Сережа сел за старый, такой знакомый щербатый стол, покрытый грубой облупившейся клеенкой со следами порезов, нанесенных его, Сережи, перочинным ножом. Тетя Соня поставила на стол гусиный жир с пережаренным луком – любимое Сережино блюдо – и круглый хлеб «арнаутку». Она села против него, чтобы посмотреть, как мальчик ест, и он мазал хлеб жиром, и посыпал крупной солью, и ел этот горьковатый хлеб, и никогда в жизни ничто не казалось ему таким отвратительным и вонючим, как этот жир, и этот похожий на комки грязи лук, и эта серая горькая соль.

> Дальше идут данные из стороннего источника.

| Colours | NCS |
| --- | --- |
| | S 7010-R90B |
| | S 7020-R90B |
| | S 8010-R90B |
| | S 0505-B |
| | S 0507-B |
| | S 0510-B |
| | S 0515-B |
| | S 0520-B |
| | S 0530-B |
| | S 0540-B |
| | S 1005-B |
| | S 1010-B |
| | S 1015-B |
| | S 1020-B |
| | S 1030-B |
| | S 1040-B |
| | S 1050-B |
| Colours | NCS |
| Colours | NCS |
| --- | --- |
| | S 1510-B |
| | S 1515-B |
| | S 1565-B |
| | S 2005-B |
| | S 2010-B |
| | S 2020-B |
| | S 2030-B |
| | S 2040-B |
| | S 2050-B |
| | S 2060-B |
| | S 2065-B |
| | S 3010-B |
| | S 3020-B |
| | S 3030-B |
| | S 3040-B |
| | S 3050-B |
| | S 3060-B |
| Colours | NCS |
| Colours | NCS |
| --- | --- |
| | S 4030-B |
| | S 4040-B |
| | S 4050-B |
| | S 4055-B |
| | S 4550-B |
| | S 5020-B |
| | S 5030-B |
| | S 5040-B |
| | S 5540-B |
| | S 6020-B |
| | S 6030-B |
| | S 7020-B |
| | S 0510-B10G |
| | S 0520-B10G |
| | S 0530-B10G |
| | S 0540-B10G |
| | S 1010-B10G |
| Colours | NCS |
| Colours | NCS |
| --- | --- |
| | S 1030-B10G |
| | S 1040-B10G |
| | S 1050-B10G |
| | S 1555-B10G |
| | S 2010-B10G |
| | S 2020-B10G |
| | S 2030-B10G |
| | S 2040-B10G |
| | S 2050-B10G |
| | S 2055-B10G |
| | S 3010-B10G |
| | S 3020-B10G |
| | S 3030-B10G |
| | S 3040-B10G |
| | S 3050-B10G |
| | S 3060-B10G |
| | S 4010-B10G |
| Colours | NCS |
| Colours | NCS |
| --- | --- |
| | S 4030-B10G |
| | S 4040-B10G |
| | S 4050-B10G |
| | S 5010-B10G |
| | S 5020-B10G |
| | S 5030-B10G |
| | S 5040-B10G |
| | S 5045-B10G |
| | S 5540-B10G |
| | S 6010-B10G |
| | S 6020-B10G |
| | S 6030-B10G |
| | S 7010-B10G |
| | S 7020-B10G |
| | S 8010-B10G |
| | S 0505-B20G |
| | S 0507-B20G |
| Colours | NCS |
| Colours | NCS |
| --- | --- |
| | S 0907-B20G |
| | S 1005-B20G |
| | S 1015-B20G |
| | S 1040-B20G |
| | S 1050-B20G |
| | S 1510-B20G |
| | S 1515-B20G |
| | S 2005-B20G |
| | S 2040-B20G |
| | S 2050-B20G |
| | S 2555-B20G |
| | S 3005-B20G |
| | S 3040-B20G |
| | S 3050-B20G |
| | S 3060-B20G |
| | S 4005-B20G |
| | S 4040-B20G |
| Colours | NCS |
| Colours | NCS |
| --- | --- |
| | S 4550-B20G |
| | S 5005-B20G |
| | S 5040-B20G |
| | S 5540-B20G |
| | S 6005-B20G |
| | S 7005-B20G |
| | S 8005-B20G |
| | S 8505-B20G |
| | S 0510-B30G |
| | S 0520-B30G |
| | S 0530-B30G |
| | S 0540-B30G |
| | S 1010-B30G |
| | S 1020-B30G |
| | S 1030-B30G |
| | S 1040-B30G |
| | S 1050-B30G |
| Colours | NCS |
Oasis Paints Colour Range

И он поел, и поблагодарил тетю Соню, и сказал, что ему надо сесть за уроки, а для тети Сони уроки Сережины всегда были делом священным.

– Хорошо, мальчик, – сказала она. – Учись, чтоб ты имел хорошие отметки… Только скажи: у твоего папы – чтоб он был здоров – все хорошо? Сейчас многие, кто приходил к покойной Розочке и к нему в дом, стали то троцкистами, то врагами, то бандитами…

Сережа ждал и боялся этого вопроса. Полуслепая тетя Соня, которая теперь не ходила даже на рынок, которой продукты из магазина приносили соседи, всегда обо всем знала.

– Нет, – сказал Сережа, – у нас все хорошо.

– Ну так учись и дай тебе бог здоровья.

Сережа отыскал на пыльной этажерке, где лежали его старые учебники еще за четвертый класс, старую ободранную книжку без начала и без конца. «Том Сойер». Он начал читать со средины, с удивлением замечая, что ему интересно, что он не помнит, что было дальше, и силился, и не мог вспомнить. И одновременно он думал о том, как же будет со школьной стенгазетой, потому что сегодня они собирались выпустить первый номер, а он был художником школьной стенгазеты, он хорошо рисовал и любил украшать стенгазету причудливыми шрифтами, которые выбирал из немецкого технического справочника «Гюте». И еще он думал о том, научилась ли Лена плавать и загорела ли она, а об отце и обо всем, что он сегодня узнал, он совсем не думал.

И Том Сойер красил забор, а Джо Гарпер отдал ему надгрызенное яблоко, и Том Сойер получал мраморные шарики, мышь на веревочке и другие ценности за то, что забор вместо него красили другие, а отец стоял у кирпичной стены, красной, с серыми швами, в него целился взвод красноармейцев с длинными винтовками со штыками, и кто-то скомандовал «пли!» и взмахнул саблей.

Он почувствовал, что не может… что он должен попрощаться с отцом. Должен увидеться.

Он решил, что войдет в парадное против их дома и дождется, пока в кабинете отца зажжется свет, а тогда пройдет черным ходом, и, может быть, все это окажется неправдой.

И все-таки он сказал тете Соне, что сейчас уходит, но вернется ночевать.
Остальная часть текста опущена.